[INPUT MATERIAL]

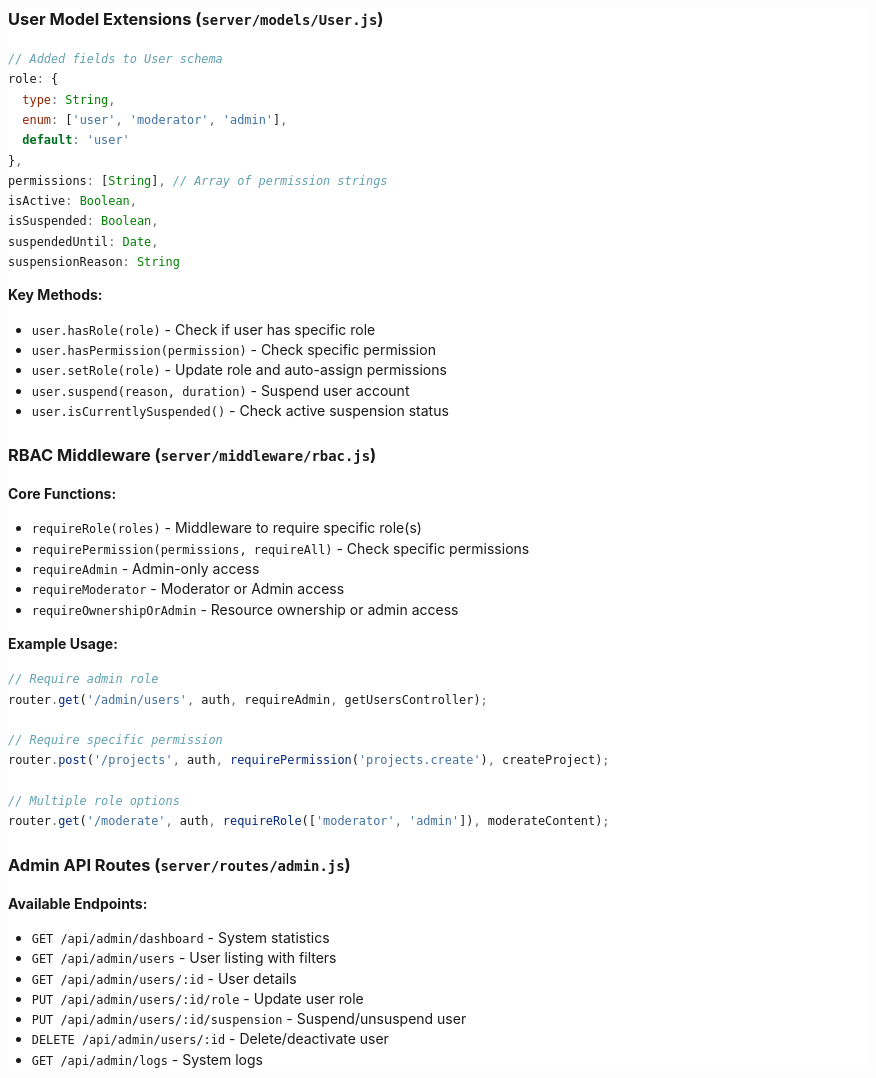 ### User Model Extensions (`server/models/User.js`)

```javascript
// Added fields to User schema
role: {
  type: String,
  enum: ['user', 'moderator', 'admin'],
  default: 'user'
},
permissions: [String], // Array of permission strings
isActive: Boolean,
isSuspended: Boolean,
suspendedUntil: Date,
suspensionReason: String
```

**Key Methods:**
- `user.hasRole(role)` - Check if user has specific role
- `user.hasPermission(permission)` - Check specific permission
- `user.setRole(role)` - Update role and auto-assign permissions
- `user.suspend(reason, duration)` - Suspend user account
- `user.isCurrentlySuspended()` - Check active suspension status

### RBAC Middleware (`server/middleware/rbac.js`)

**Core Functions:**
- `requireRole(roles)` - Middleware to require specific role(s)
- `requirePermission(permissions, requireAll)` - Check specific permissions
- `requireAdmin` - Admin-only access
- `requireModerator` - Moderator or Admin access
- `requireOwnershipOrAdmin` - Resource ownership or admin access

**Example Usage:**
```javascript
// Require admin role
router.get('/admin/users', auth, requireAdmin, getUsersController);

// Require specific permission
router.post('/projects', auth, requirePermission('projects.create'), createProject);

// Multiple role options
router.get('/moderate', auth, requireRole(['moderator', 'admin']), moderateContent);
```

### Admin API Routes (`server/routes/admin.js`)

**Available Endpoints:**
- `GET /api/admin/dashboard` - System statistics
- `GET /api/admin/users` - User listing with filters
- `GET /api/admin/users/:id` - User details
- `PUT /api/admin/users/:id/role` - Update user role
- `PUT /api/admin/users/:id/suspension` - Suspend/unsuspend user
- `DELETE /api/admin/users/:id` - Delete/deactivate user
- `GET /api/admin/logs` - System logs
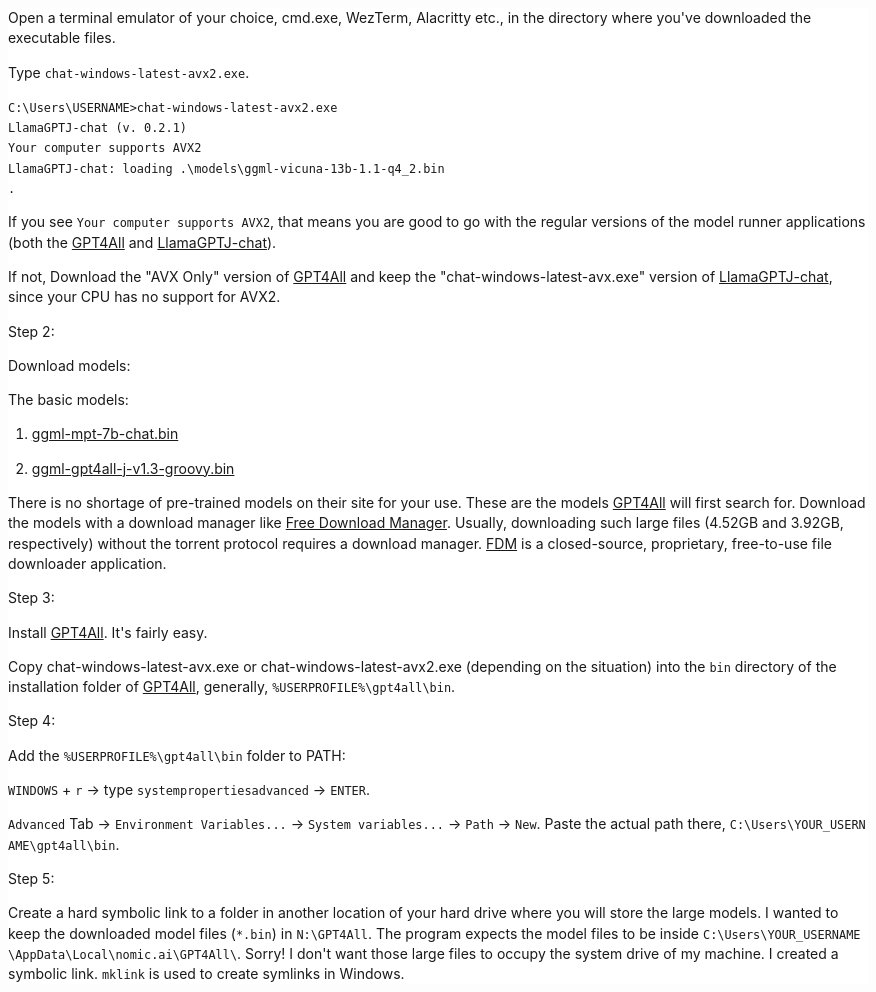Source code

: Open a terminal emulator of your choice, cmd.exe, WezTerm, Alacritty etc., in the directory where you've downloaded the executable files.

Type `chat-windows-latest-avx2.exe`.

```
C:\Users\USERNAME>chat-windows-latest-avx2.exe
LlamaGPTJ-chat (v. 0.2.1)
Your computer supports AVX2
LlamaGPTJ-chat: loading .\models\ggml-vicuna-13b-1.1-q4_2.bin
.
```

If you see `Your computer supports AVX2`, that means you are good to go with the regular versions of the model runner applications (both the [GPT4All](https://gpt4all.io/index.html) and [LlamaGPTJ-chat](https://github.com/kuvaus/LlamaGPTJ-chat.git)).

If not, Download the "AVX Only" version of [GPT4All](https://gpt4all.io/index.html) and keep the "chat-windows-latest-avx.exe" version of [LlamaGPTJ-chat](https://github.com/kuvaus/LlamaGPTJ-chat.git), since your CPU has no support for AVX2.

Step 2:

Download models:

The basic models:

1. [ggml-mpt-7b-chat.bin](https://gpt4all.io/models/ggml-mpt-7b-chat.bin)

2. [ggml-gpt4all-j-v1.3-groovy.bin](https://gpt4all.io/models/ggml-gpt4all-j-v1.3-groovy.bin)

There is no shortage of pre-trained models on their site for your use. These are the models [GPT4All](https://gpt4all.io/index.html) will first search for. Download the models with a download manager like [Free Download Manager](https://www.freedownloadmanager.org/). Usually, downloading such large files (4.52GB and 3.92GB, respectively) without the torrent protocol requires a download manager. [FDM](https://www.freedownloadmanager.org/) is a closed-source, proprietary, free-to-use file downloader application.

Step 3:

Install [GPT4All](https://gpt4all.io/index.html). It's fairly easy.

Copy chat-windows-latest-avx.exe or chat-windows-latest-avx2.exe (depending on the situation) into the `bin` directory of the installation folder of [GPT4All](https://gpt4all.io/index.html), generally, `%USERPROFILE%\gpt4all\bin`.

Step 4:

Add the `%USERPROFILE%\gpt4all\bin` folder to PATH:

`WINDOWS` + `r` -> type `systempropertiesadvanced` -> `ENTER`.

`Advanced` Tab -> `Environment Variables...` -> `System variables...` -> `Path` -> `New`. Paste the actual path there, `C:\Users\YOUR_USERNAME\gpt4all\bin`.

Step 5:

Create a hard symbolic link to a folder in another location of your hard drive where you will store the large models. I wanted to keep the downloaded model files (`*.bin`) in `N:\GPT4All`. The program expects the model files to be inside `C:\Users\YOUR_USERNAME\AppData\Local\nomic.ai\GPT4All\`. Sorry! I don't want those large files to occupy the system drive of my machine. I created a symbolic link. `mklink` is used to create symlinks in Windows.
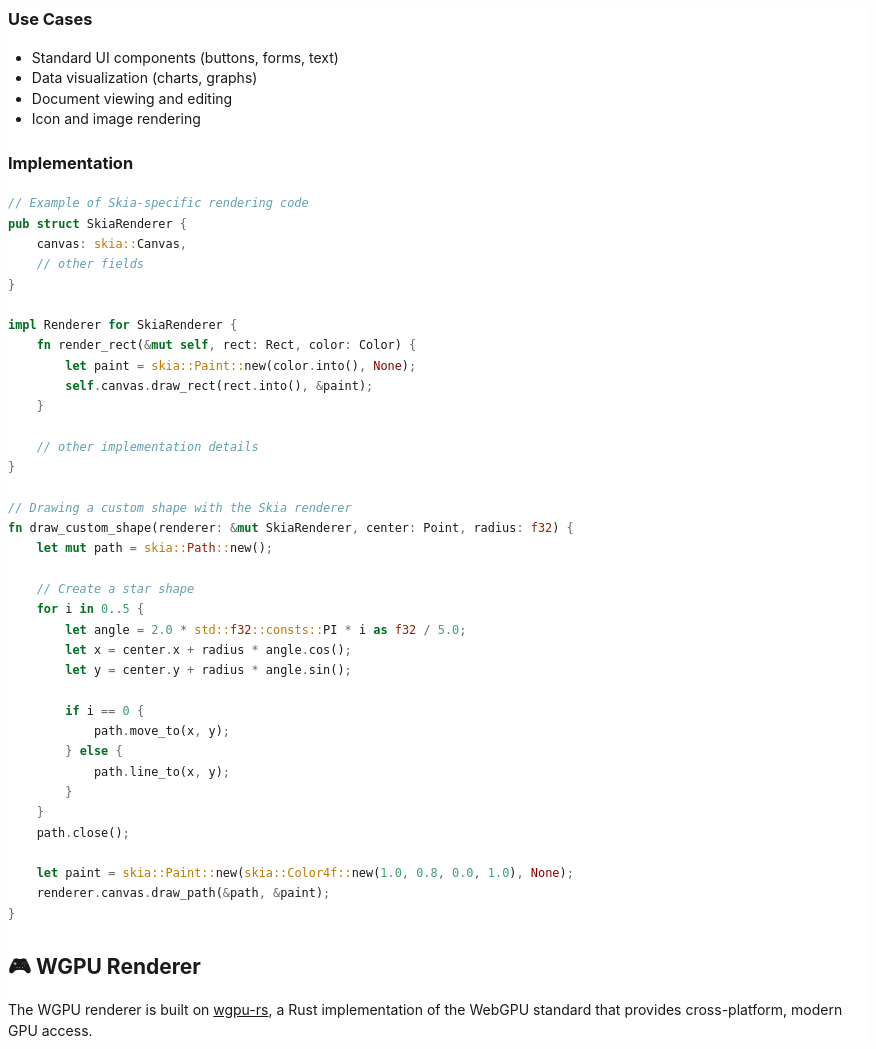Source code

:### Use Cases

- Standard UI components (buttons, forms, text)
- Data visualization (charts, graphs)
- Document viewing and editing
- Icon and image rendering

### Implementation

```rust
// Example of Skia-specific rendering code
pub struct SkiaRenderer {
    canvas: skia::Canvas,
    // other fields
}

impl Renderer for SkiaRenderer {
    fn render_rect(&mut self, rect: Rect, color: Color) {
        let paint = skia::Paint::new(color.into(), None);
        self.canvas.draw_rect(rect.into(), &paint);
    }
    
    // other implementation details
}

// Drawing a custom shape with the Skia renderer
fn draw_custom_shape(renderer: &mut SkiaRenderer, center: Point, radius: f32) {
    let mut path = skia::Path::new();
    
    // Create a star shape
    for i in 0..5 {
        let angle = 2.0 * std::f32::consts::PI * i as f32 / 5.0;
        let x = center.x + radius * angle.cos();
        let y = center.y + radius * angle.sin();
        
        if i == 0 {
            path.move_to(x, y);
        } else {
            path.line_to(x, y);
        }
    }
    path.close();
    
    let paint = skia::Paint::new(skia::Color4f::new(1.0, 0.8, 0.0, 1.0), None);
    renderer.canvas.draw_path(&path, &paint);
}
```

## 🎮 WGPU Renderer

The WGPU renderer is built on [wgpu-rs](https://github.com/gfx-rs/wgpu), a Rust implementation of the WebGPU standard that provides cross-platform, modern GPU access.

[/INPUT MATERIAL]

PROBLEM: Copy exactly what appears in the entries, beginning with the first line and ending with the line that has "Moderator or Admin access", but not the pictures.

ANSWER TO THE PROBLEM:
 ### User Model Extensions (`server/models/User.js`)

```javascript
// Added fields to User schema
role: {
  type: String,
  enum: ['user', 'moderator', 'admin'],
  default: 'user'
},
permissions: [String], // Array of permission strings
isActive: Boolean,
isSuspended: Boolean,
suspendedUntil: Date,
suspensionReason: String
```

**Key Methods:**
- `user.hasRole(role)` - Check if user has specific role
- `user.hasPermission(permission)` - Check specific permission
- `user.setRole(role)` - Update role and auto-assign permissions
- `user.suspend(reason, duration)` - Suspend user account
- `user.isCurrentlySuspended()` - Check active suspension status

### RBAC Middleware (`server/middleware/rbac.js`)

**Core Functions:**
- `requireRole(roles)` - Middleware to require specific role(s)
- `requirePermission(permissions, requireAll)` - Check specific permissions
- `requireAdmin` - Admin-only access
- `requireModerator` - Moderator or Admin access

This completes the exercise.